Data informativity for stabilization of discrete-time infinite-dimensional systems
Masashi Wakaiki
TL;DR
This work develops a data-driven informativity framework for stabilizing discrete-time infinite-dimensional systems using infinite-length data that form Bessel sequences. It derives necessary and sufficient conditions for informativity in the noise-free case (particularly for one-dimensional input) and provides a frame-based, noise-robust sufficient condition when the state data form a frame. The theory hinges on synthesis-operator ranges, density arguments, and operator inequalities, with a finite-length data extension under partial system knowledge that reduces the problem to a finite-dimensional subspace.
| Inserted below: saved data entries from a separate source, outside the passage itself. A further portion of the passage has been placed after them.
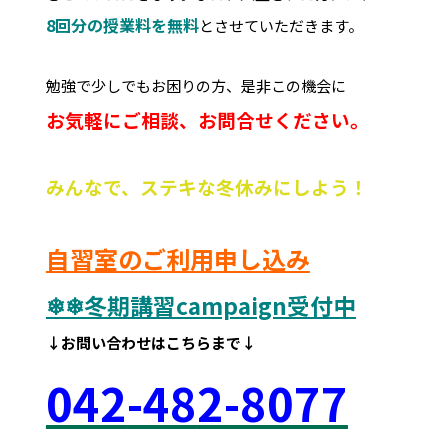
8回分の授業料を無料
とさせていただきます。
勉強で少しでもお困りの方、是非この機会に
お気軽にご相談、お問合せください。
みんなで、ステキな冬休みにしよう！
自習室のご利用申し込み
❄❄冬期講習campaign受付中
↓お問い合わせはこちらまで↓
042
-48
2-8077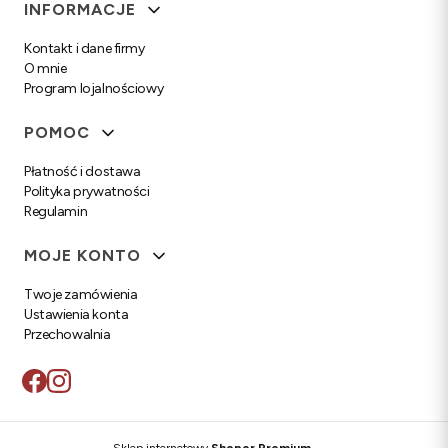
Linki w stopce
INFORMACJE
Kontakt i dane firmy
O mnie
Program lojalnościowy
POMOC
Płatność i dostawa
Polityka prywatności
Regulamin
MOJE KONTO
Twoje zamówienia
Ustawienia konta
Przechowalnia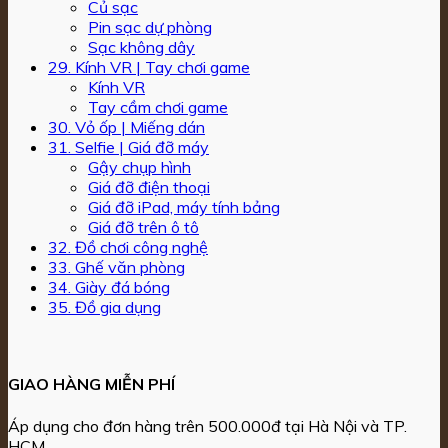
Củ sạc
Pin sạc dự phòng
Sạc không dây
29. Kính VR | Tay chơi game
Kính VR
Tay cầm chơi game
30. Vỏ ốp | Miếng dán
31. Selfie | Giá đỡ máy
Gậy chụp hình
Giá đỡ điện thoại
Giá đỡ iPad, máy tính bảng
Giá đỡ trên ô tô
32. Đồ chơi công nghệ
33. Ghế văn phòng
34. Giày đá bóng
35. Đồ gia dụng
GIAO HÀNG MIỄN PHÍ
Áp dụng cho đơn hàng trên 500.000đ tại Hà Nội và TP.
HCM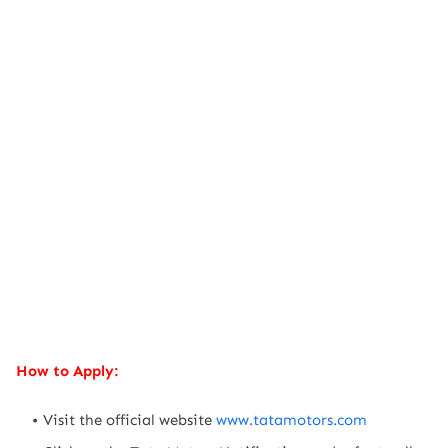
How to Apply:
Visit the official website
www.tatamotors.com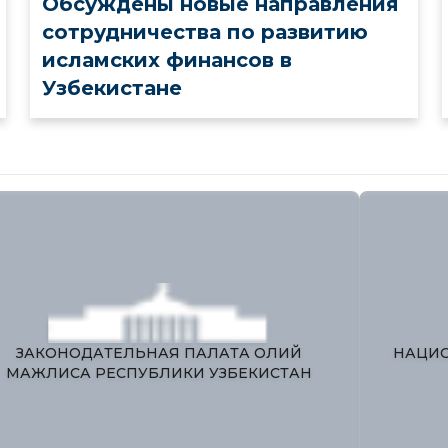
Обсуждены новые направления
сотрудничества по развитию
исламских финансов в
Узбекистане
ЕДИНЫЙ ПОРТАЛ ИНТЕРАКТИВНЫХ
ГОСУДАРСТВЕННЫХ УСЛУГ
М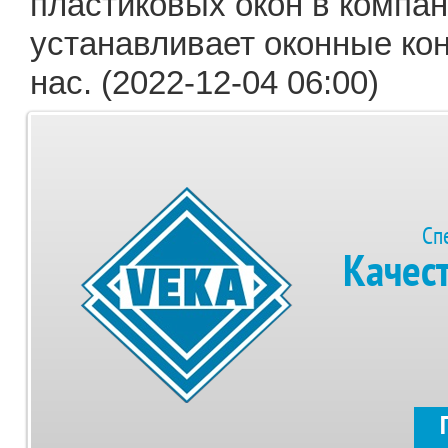
пластиковых окон в компан
устанавливает оконные кон
нас. (2022-12-04 06:00)
Сп
Качес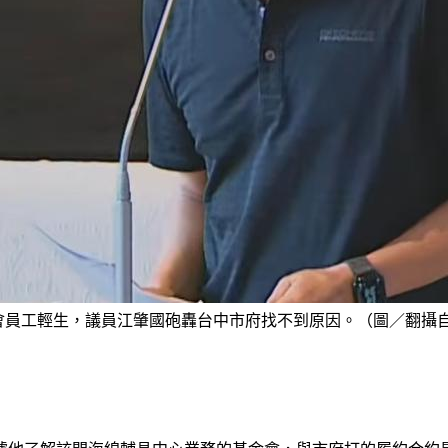
會員工輕生，議員江肇國砲轟台中市府找不到原因。（圖／翻攝自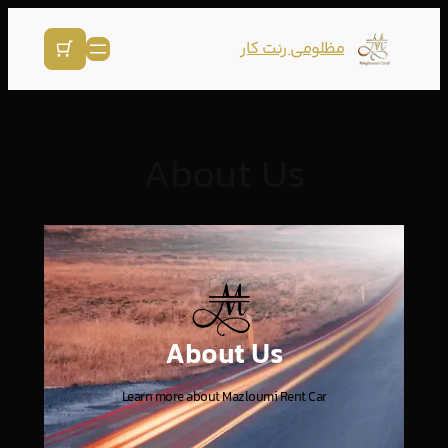
مظلومی رنت کار
About Us
About Us
Learn more about Mazloumi Rent Car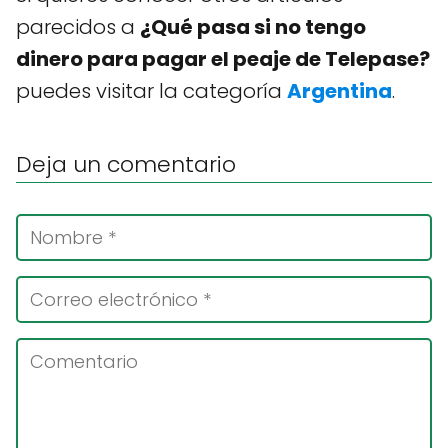
parecidos a
¿Qué pasa si no tengo
dinero para pagar el peaje de Telepase?
puedes visitar la categoría
Argentina
.
Deja un comentario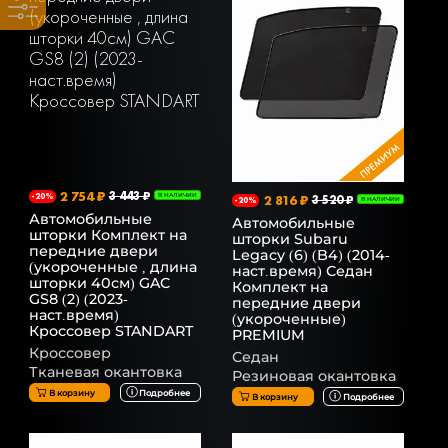
2 754 ₽
3 443 ₽
-20%
В НАЛИЧИИ
2 816 ₽
3 520 ₽
-20%
В НАЛИЧИИ
Автомобильные
Автомобильные
шторки Комплект на
шторки Subaru
передние двери
Legacy (6) (B4) (2014-
(укороченные , длина
наст.время) Седан
шторки 40см) GAC
Комплект на
GS8 (2) (2023-
передние двери
наст.время)
(укороченные)
Кроссовер STANDART
PREMIUM
Кроссовер
Седан
Тканевая окантовка
Резиновая окантовка
В корзину
Подробнее
В корзину
Подробнее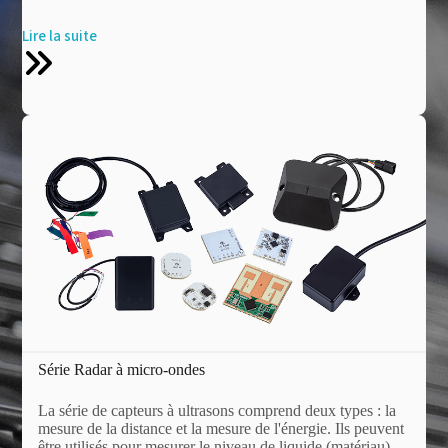
Lire la suite
Série Radar à micro-ondes
La série de capteurs à ultrasons comprend deux types : la
mesure de la distance et la mesure de l'énergie. Ils peuvent
être utilisés pour mesurer le niveau de liquide (matériau),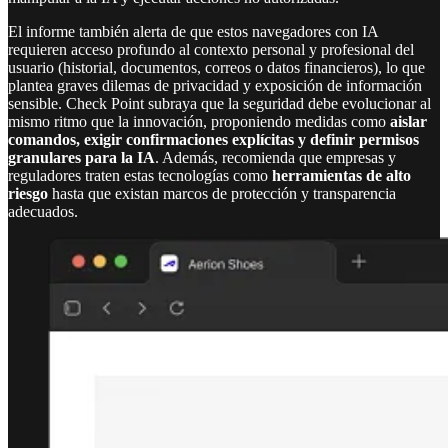
El informe también alerta de que estos navegadores con IA
requieren acceso profundo al contexto personal y profesional del
usuario (historial, documentos, correos o datos financieros), lo que
plantea graves dilemas de privacidad y exposición de información
sensible. Check Point subraya que la seguridad debe evolucionar al
mismo ritmo que la innovación, proponiendo medidas como
aislar
comandos, exigir confirmaciones explícitas y definir permisos
granulares para la IA
. Además, recomienda que empresas y
reguladores traten estas tecnologías como
herramientas de alto
riesgo
hasta que existan marcos de protección y transparencia
adecuados.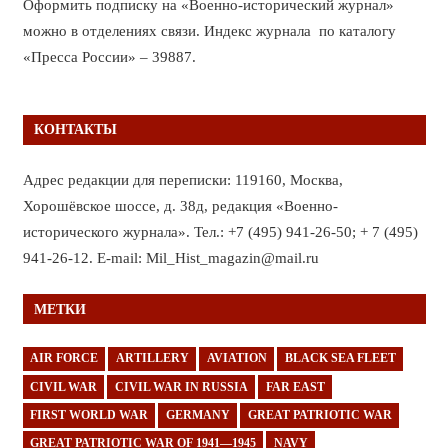
Оформить подписку на «Военно-исторический журнал»
можно в отделениях связи. Индекс журнала по каталогу
«Пресса России» – 39887.
КОНТАКТЫ
Адрес редакции для переписки: 119160, Москва,
Хорошёвское шоссе, д. 38д, редакция «Военно-
исторического журнала». Тел.: +7 (495) 941-26-50; + 7 (495)
941-26-12. E-mail: Mil_Hist_magazin@mail.ru
МЕТКИ
AIR FORCE
ARTILLERY
AVIATION
BLACK SEA FLEET
CIVIL WAR
CIVIL WAR IN RUSSIA
FAR EAST
FIRST WORLD WAR
GERMANY
GREAT PATRIOTIC WAR
GREAT PATRIOTIC WAR OF 1941—1945
NAVY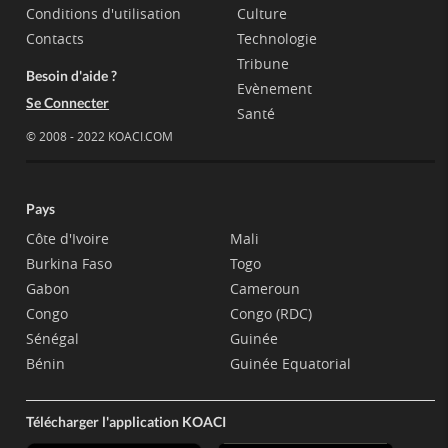
Conditions d'utilisation
Culture
Contacts
Technologie
Tribune
Besoin d'aide ?
Evènement
Se Connecter
Santé
© 2008 - 2022 KOACI.COM
Pays
Côte d'Ivoire
Mali
Burkina Faso
Togo
Gabon
Cameroun
Congo
Congo (RDC)
Sénégal
Guinée
Bénin
Guinée Equatorial
Télécharger l'application KOACI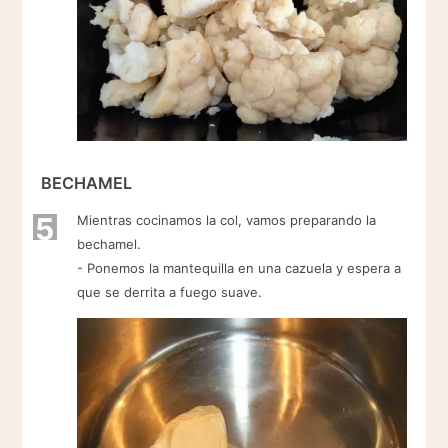
BECHAMEL
5
Mientras cocinamos la col, vamos preparando la
bechamel.
- Ponemos la mantequilla en una cazuela y espera a
que se derrita a fuego suave.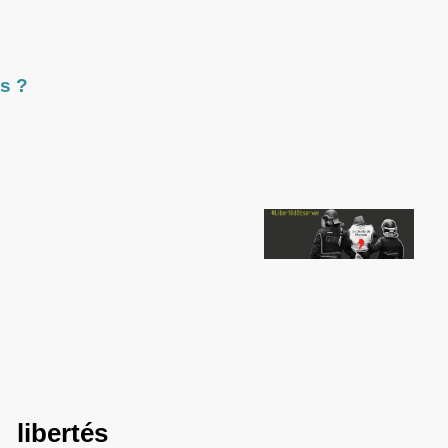
s ?
 libertés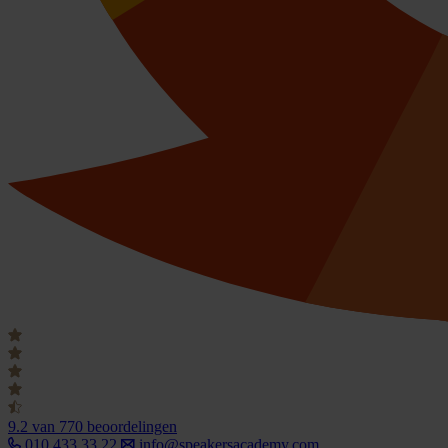
9.2
van 770 beoordelingen
010 433 33 22
info@speakersacademy.com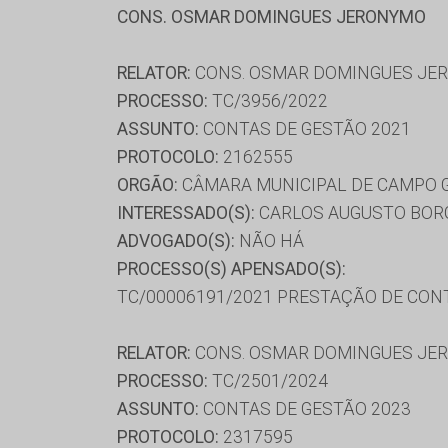
CONS. OSMAR DOMINGUES JERONYMO
RELATOR:
CONS. OSMAR DOMINGUES JE
PROCESSO:
TC/3956/2022
ASSUNTO:
CONTAS DE GESTÃO 2021
PROTOCOLO:
2162555
ORGÃO:
CÂMARA MUNICIPAL DE CAMPO 
INTERESSADO(S):
CARLOS AUGUSTO BOR
ADVOGADO(S):
NÃO HÁ
PROCESSO(S) APENSADO(S):
TC/00006191/2021 PRESTAÇÃO DE CON
RELATOR:
CONS. OSMAR DOMINGUES JE
PROCESSO:
TC/2501/2024
ASSUNTO:
CONTAS DE GESTÃO 2023
PROTOCOLO:
2317595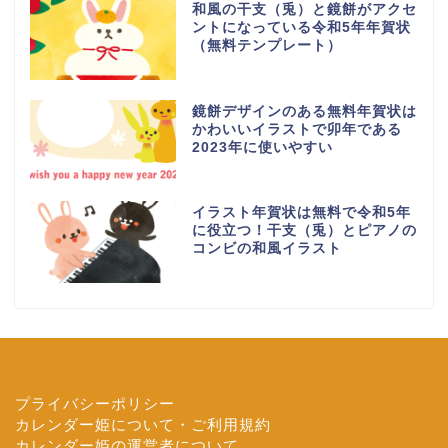
和風の干支（兎）と鏡餅がアクセ
ントになっている令和5年年賀状
（無料テンプレート）
鏡餅デザインのある無料年賀状は
かわいいイラストで卯年である
2023年に使いやすい
イラスト年賀状は無料で令和5年
に役立つ！干支（兎）とピアノの
コンビの和風イラスト
プライバシーポリシー
カレンダー姫について・ご利用規約
カレンダー姫の運営者について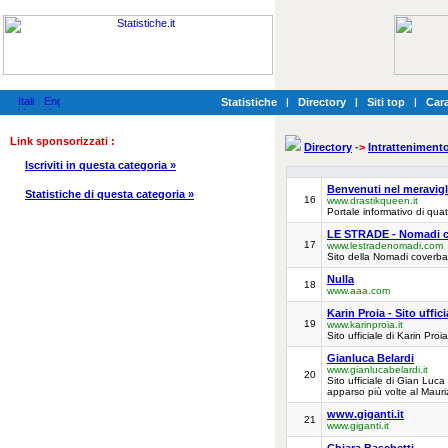
Statistiche
|
Directory
|
Siti top
|
Cara
Link sponsorizzati :
Directory
->
Intratteniment
Iscriviti in questa categoria »
Benvenuti nel meravig
Statistiche di questa categoria »
16
www.drastikqueen.it
Portale informativo di qua
LE STRADE - Nomadi 
17
www.lestradenomadi.com
Sito della Nomadi cover
Nulla
18
www.aaa.com
Karin Proia - Sito uffici
19
www.karinproia.it
Sito ufficiale di Karin Proia
Gianluca Belardi
www.gianlucabelardi.it
20
Sito ufficiale di Gian Luca
apparso più volte al Maur
www.giganti.it
21
www.giganti.it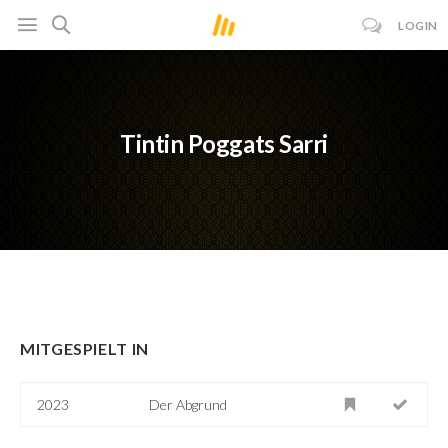
LOGIN
Tintin Poggats Sarri
MITGESPIELT IN
2023
Der Abgrund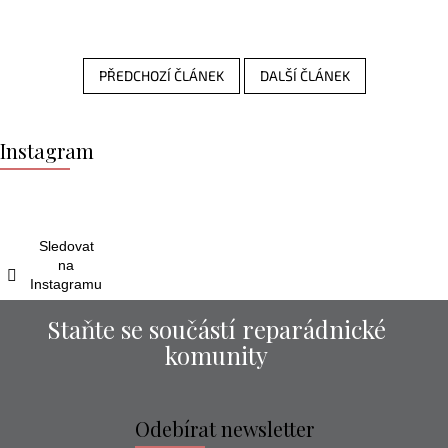
PŘEDCHOZÍ ČLÁNEK
DALŠÍ ČLÁNEK
Z
á
Instagram
p
a
t
í
Sledovat
na
Instagramu
Staňte se součástí reparádnické
komunity
Odebírat newsletter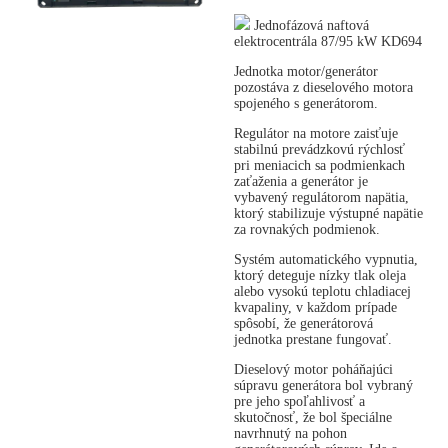
Jednofázová naftová
elektrocentrála 87/95 kW KD694
Jednotka motor/generátor
pozostáva z dieselového motora
spojeného s generátorom.
Regulátor na motore zaisťuje
stabilnú prevádzkovú rýchlosť
pri meniacich sa podmienkach
zaťaženia a generátor je
vybavený regulátorom napätia,
ktorý stabilizuje výstupné napätie
za rovnakých podmienok.
Systém automatického vypnutia,
ktorý deteguje nízky tlak oleja
alebo vysokú teplotu chladiacej
kvapaliny, v každom prípade
spôsobí, že generátorová
jednotka prestane fungovať.
Dieselový motor poháňajúci
súpravu generátora bol vybraný
pre jeho spoľahlivosť a
skutočnosť, že bol špeciálne
navrhnutý na pohon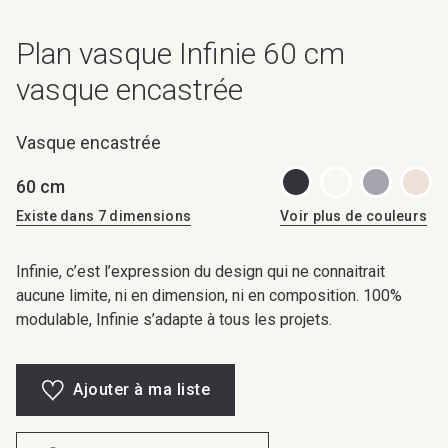
Plan vasque Infinie 60 cm
vasque encastrée
Vasque encastrée
60 cm
Existe dans 7 dimensions
Voir plus de couleurs
Infinie, c’est l’expression du design qui ne connaitrait
aucune limite, ni en dimension, ni en composition. 100%
modulable, Infinie s’adapte à tous les projets.
Ajouter à ma liste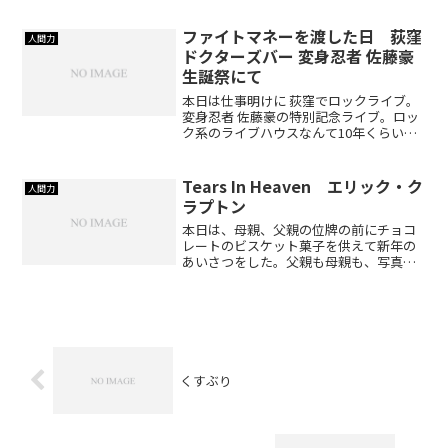
商品を届けるのが遅かったそれでも、報
酬はいただいてしまったそれは成果とい
えるのか？不...
ファイトマネーを渡した日 荻窪
人間力
ドクターズバー 変身忍者 佐藤豪
生誕祭にて
本日は仕事明けに 荻窪でロックライブ。
変身忍者 佐藤豪の特別記念ライブ。ロッ
ク系のライブハウスなんて10年くらい久
しぶり。といいながら、自分も6年弱経営
してたな。変身忍者 佐藤豪のネーミング
は、俺がやった。忙しさにかまけて、俺
Tears In Heaven エリック・ク
人間力
は、逃げてたかも。彼は、癌を克服しな
ラプトン
がら、やり続ける。
本日は、母親、父親の位牌の前にチョコ
レートのビスケット菓子を供えて新年の
あいさつをした。父親も母親も、写真の
角度が微妙で、笑っているようで、怒っ
ているようで、叱っているようで、け
ど、いま、自分が目の前にいることに安
心しているようで。そこそこ...
くすぶり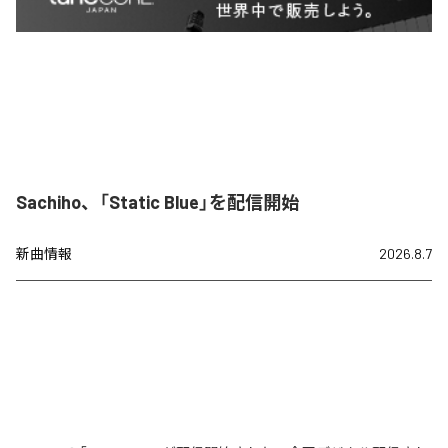
Sachiho、「Static Blue」を配信開始
新曲情報
2026.8.7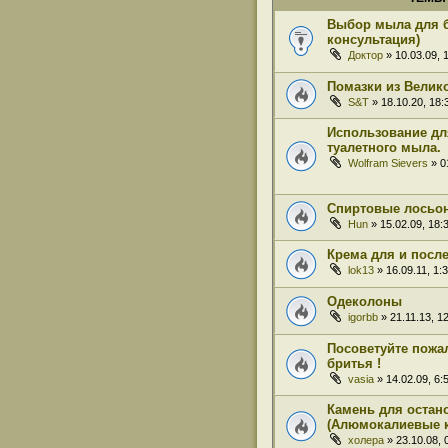
Выбор мыла для 
консультация)
Доктор
» 10.03.09, 
Помазки из Велико
S&T
» 18.10.20, 18:
Использование дл
туалетного мыла.
Wolfram Sievers
» 0
Спиртовые лосьо
Hun
» 15.02.09, 18:
Крема для и посл
lok13
» 16.09.11, 1:
Одеколоны
igorbb
» 21.11.13, 1
Посоветуйте пожа
бритья !
vasia
» 14.02.09, 6:
Камень для остан
(Алюмокалиевые 
холера
» 23.10.08, 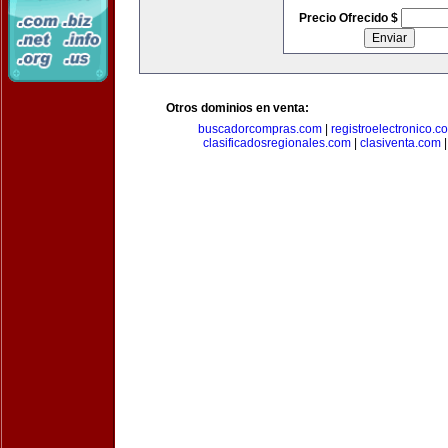
Precio Ofrecido $
Otros dominios en venta:
buscadorcompras.com
|
registroelectronico.c
clasificadosregionales.com
|
clasiventa.com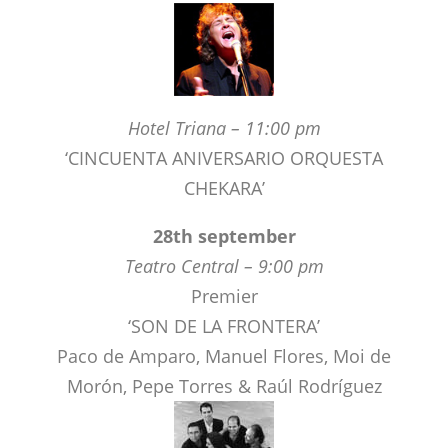
Hotel Triana – 11:00 pm
‘CINCUENTA ANIVERSARIO ORQUESTA
CHEKARA’
28th september
Teatro Central – 9:00 pm
Premier
‘SON DE LA FRONTERA’
Paco de Amparo, Manuel Flores, Moi de
Morón, Pepe Torres & Raúl Rodríguez
Teatro Alameda – 11:00 pm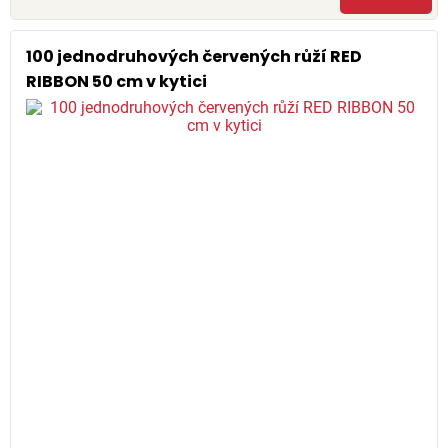
100 jednodruhových červených růží RED
RIBBON 50 cm v kytici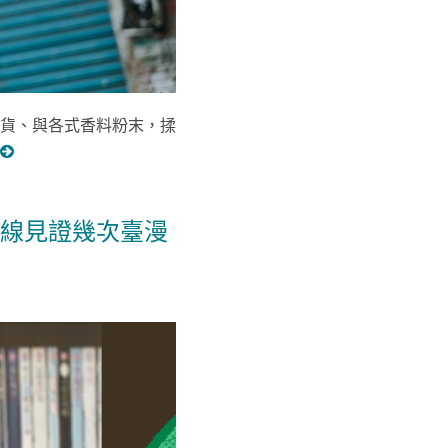
貨、與各式香料粉末，揉
線見證幾次臺漫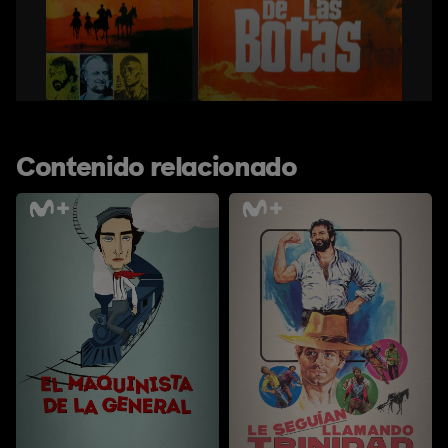
Contenido relacionado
The results yield explicit constructions of stabilizing gains and decay-rate bounds, and they illustrate the approach with a cascade heat equation example. Overall, the paper extends finite-dimensional informativity results to infinite-dimensional settings, offering practical criteria and computationally tractable conditions for data-driven stabilization.
Abstract
This paper develops a data-driven framework for stabilization of discrete-time infinite-dimensional systems. We investigate informativity for stabilization, defined as the existence of a feedback gain that stabilizes all systems compatible with the available input-state data. Assuming that infinite-length data are Bessel sequences, we first establish a sufficient condition for data informativity in the noise-free case. We next show that this sufficient condition is also necessary under a mild data assumption when the input space is one-dimensional. Furthermore, if the state sequence forms a frame, then the sufficient condition can be extended to the case of noisy data. Finally, when the unstable part of the true system is known to be finite-dimensional, we derive a necessary and sufficient condition for data informativity of finite-length data.